I'd not forgotten what happened, but I'd locked it away in a part of my mind marked 'do not disturb; do not remember'. And I don't want to talk about what happened here, risking the opening of not very old but still aching, still terrible wounds. But I began to wonder about our – my – obsession with fictional death. Why is there a seemingly endless appetite for the worst thing that can happen within a family, to a loved one? Why the enjoyment of violent, sometime sadistic details? What is the lascivious revelling in forensics and post-mortems all about?
It is, I suppose, nothing new. From gleeful Biblical references to disembowellings, blindings, beheadings and suchlike spree dispatches, through the astonishing bloodthirstiness of Jacobean tragedy, continuing to the extremities of 1970s film (Craven, Peckinpah, Carpenter... I'm still haunted by scenes in 'Cross of Iron', 'Halloween' and 'A Nightmare in Elm Street') to today, when extreme cinema gorefests are run of the digital mill.
The reasons for thrillers and horror films being popular have tantalised psychologists for generations. Jung believed they 'tapped into primordial archetypes buried deep in our collective subconscious – images like shadow and mother play important role in the horror genre', while much older is the notion of catharsis – that in confronting evil, violence, death and horror, we are better able to get rid of our fears and deal with the realities we face in our non-fictional lives. And there are other theories such as the notion that cultural and societal changes are reflected in the horrors we face in print and on screen.
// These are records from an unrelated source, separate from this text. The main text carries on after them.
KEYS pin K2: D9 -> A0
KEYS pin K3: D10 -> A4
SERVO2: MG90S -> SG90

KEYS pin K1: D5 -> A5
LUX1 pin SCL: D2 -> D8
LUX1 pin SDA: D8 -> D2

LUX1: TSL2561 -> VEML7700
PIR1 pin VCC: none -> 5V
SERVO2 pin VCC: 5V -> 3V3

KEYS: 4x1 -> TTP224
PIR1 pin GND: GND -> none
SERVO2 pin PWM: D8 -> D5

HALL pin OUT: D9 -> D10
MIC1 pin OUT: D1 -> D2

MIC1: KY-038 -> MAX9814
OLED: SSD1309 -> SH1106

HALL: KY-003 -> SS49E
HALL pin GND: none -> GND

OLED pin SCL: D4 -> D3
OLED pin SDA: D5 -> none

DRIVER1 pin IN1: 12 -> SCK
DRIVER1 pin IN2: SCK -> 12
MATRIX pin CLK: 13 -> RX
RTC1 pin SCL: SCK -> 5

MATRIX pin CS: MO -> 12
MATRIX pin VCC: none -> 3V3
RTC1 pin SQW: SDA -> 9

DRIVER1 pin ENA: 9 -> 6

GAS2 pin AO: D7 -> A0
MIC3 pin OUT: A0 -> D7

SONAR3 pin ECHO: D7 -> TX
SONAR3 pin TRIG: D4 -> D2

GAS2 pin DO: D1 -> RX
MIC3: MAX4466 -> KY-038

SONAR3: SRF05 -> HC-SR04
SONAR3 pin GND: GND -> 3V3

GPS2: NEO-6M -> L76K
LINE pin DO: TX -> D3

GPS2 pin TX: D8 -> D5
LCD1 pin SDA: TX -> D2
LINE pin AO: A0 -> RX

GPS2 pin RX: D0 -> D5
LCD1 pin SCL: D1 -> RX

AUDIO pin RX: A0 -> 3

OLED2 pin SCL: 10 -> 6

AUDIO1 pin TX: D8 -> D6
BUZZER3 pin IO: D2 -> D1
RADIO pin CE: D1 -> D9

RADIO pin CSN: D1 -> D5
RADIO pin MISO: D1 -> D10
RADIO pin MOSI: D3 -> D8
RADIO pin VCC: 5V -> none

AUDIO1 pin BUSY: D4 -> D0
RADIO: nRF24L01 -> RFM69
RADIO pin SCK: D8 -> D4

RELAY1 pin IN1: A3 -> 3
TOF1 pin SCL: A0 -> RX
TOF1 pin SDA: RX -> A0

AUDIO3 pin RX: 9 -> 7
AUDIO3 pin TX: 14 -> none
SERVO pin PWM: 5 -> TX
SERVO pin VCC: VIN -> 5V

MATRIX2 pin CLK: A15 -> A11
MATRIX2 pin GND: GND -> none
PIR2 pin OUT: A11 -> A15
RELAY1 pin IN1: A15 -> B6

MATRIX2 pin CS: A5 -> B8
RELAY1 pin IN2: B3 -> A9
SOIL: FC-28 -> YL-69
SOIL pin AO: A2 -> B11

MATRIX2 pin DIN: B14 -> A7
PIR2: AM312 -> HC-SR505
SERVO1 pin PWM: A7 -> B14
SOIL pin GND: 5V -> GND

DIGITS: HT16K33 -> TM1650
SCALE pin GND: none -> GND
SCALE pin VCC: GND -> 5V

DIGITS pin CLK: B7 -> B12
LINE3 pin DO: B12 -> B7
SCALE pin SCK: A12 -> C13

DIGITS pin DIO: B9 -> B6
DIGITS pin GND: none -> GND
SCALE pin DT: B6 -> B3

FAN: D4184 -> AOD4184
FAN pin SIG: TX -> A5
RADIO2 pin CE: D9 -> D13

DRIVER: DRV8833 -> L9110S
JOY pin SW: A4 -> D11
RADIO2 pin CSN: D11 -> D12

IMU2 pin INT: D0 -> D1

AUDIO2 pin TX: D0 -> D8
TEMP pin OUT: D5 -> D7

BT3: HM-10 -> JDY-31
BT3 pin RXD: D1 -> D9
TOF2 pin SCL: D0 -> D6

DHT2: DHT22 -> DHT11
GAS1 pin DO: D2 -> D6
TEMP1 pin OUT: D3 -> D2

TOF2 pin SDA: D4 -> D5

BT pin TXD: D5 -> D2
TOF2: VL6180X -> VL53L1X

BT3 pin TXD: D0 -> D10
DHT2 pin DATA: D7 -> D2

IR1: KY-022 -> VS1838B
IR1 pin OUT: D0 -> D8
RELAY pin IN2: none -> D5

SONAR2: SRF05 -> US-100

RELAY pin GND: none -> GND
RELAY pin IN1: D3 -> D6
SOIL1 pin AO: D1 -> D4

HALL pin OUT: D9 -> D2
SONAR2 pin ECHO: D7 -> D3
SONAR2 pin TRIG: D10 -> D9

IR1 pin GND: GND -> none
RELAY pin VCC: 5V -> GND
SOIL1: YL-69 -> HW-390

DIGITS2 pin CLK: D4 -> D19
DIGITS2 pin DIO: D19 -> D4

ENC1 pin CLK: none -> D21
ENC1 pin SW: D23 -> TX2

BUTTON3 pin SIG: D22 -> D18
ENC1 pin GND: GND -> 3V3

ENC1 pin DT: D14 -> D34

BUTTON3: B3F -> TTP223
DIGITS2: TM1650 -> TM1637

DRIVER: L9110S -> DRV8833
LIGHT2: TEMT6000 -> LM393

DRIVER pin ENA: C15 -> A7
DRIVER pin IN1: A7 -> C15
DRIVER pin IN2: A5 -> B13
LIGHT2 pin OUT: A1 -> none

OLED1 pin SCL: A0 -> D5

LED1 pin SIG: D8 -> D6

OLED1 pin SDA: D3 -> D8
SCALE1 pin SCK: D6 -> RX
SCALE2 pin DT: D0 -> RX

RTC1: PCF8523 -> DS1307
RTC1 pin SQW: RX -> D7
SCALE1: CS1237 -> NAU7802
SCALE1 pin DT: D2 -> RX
When it comes to 'Shetland', and indeed the current fashion for 'rural noir', perhaps what we're seeing is the erosion of a pervasive romantic idyll, the subversion of that 'Escape to the Country', 'Countryfile', 'Landward', Lillian Beckwith notion of the island or wild landscape where a welcoming, close community embraces the escapee from the threats of the city and provides peace, safety and security.
Jenny Colgan's 'Island of Mure' series of books seems like escapism on first glance, but there's a very dark thread of despair and tragedy in all her recent work. They're far tougher-minded than you might expect. Reality, violence, death and disease intrude. But the 'despoiled arbour' notion is nothing new in literature in and film. Scottish author Gordon Williams's 'The Siege of Trencher's Farm' is perhaps the most iconic and earliest example of full-on rural threat. It was first published in 1969 and adapted by Sam Peckinpah as 'Straw Dogs' in 1971, infamous for a rape scene so extreme the film was not released uncut on video or DVD in the UK until 2002.
The latest series of 'Shetland', in common with several recent dramas (notably 'Baptiste' and the Icelandic 'Trapped'), used human trafficking as its main plot driver, which resulted in some extremely uneasy clashes between content and context. Not only is this kind of thing impossible in the 'real' Shetland due to the insatiable inquisitiveness of a rural population, the light dramatic infrastructure of the Henshall 'Shetland' couldn't sustain such major issues, just as it could not the 'rape theme' of two seasons ago.
But lots of people loved the programme and the tourists continue to come – the cruise ships disgorging their Perez-obsessed hordes. Sometimes they bring their own little crime waves, these crowds, as some all-inclusive cruisers have an embarrassing tendency to shoplift our crafts and souvenirs.
Another psychological theory about horror and crime in fiction is that we watch and enjoy out of 'curiosity and fascination', without applying what we read or see on screen to our 'real' lives. We get upset by a documentary about puppy farms or a slaughterhouse, but will merrily watch make-believe autopsies and torture. Perhaps some Shetlanders can watch the body count rise in the televisual version of their native heath with amusement and dissociation. But – perhaps because part of my job these days is dealing with the bereaved – I don't find it easy to do so. Death is real, murder is real. It happens. It happens here. It happens to us and ours. And it hurts. It will always hurt.